The Superannuation Industry (Supervision) Act 1993 (Cth) (SIS Act) has strict rules as to who must act as a trustee of a self-managed superannuation fund (SMSF), but basically this means:

  • if you are individual trustees of a SMSF, all members must be trustees of the SMSF
  • If you have a corporate trustee of a SMSF, then all members must be directors of it.

The SIS Act also provides that those trusteeship rules will continue to be satisfied if a member’s attorney (under an enduring power of attorney) is appointed as trustee/director in place of the member. This can also assist if you will be overseas and unable to tend to the management of the SMSF for a prolonged period.

Where there is no enduring power of attorney, the member may need to be rolled out of the SMSF or an administrator may need to be appointed by the Court. One consequence of breaking these trusteeship rules can be the ATO removing the SMSF’s complying status and triggering tax at the top marginal tax rate.

There are several important reasons as to why your SMSF should have a corporate trustee. So how can having a company as trustee be of benefit?

Individual trustee dies or becomes incapacitated

When a member who is a SMSF trustee becomes incapacitated or dies, the trustee/s will need to change.

On the death or incapacity of a member, typically the deceased/incapacitated trustee will be removed and replaced with their ‘legal personal representative’ (LPR). An example of an LPR is an attorney appointed an enduring power of attorney or executor under a Will.

Another complication is that when a member/individual trustee dies and their death benefit commences to be paid from the SMSF, the trustee/s will need to change again (as the LPR cannot continue to act in place of the deceased member).

Every change of trustee will need to be reflected on all assets of the SMSF (including updating the title to any real property), causing delay and expense to the SMSF and family, at a time when the family would rather be focused on assisting the debilitated member of grieving their death.

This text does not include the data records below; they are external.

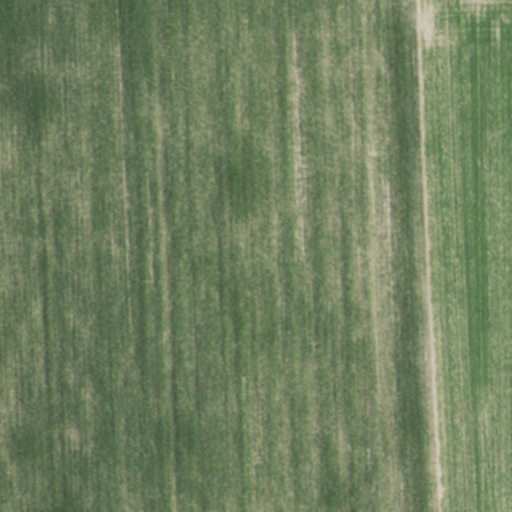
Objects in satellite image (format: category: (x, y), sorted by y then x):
crop: (459, 248)
crop: (203, 257)
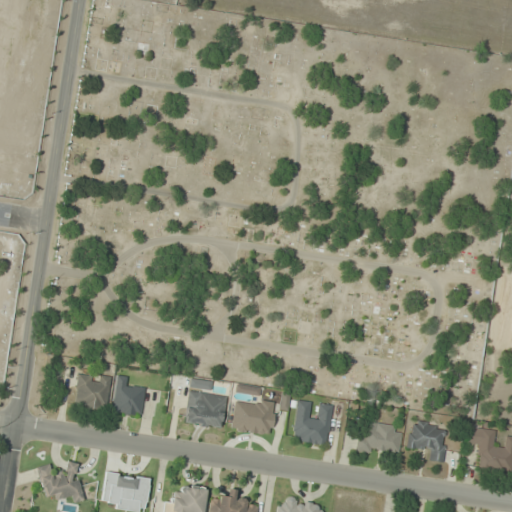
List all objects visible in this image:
road: (295, 165)
park: (282, 205)
road: (38, 256)
road: (69, 272)
road: (236, 291)
road: (435, 319)
building: (91, 391)
building: (126, 398)
building: (203, 405)
building: (252, 416)
building: (310, 423)
building: (379, 438)
building: (426, 440)
building: (493, 453)
road: (255, 459)
building: (59, 482)
building: (186, 499)
building: (230, 503)
building: (298, 506)
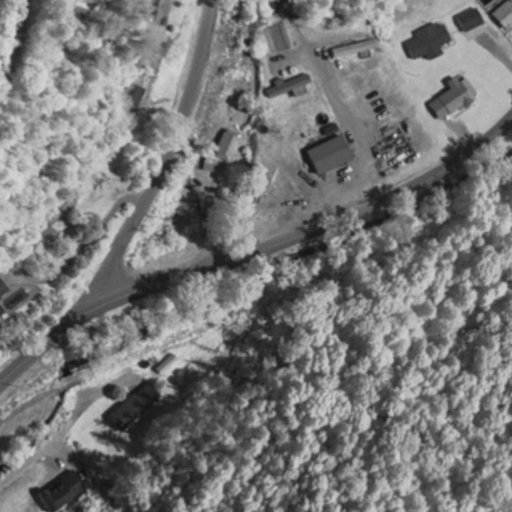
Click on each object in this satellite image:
building: (504, 16)
building: (471, 21)
road: (203, 34)
building: (430, 43)
building: (355, 50)
building: (291, 88)
building: (454, 100)
road: (336, 102)
building: (229, 147)
building: (330, 156)
road: (255, 251)
road: (51, 278)
building: (135, 409)
road: (69, 425)
building: (64, 494)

Death or incapacity of a director of a corporate trustee

Where there is only one member remaining in the SMSF (due to death or rollout of a member), the remaining member will not have to find a second person to act as co-director of the trustee (single member SMSFs are required to have 2 trustees if the trustees are individuals). Title to the SMSF assets does not need to be changed, although ASIC’s register will.

Reduced ASIC fees

The expense of registering and maintaining a company is the most common deterrent to SMSFs using a corporate trustee however, unlike being a trustee of a family, discretionary or unit trust, where a company only acts as trustee of a SMSF, it is a ‘special purpose company’ (meaning it will receive the benefit of reduced ASIC annual return fees.

Other benefits

Having a company act as trustee can also offer some litigation exposure protection and may assist with borrowing under a Limited Recourse Borrowing Arrangement as some lenders require it

Overall, having a corporate trustee can be a more efficient, cost-effective and administratively simpler option for your SMSF and can be an integral part of your overall estate plan.

FURTHER INFORMATION

For further information on estate planning, corporate, superannuation or succession issues, please contact McKillop Legal on (02) 9521 2455 or email help@mckilloplegal.com.au 

This information is general only and is not a substitute for proper legal advice. Please contact McKillop Legal to discuss your needs.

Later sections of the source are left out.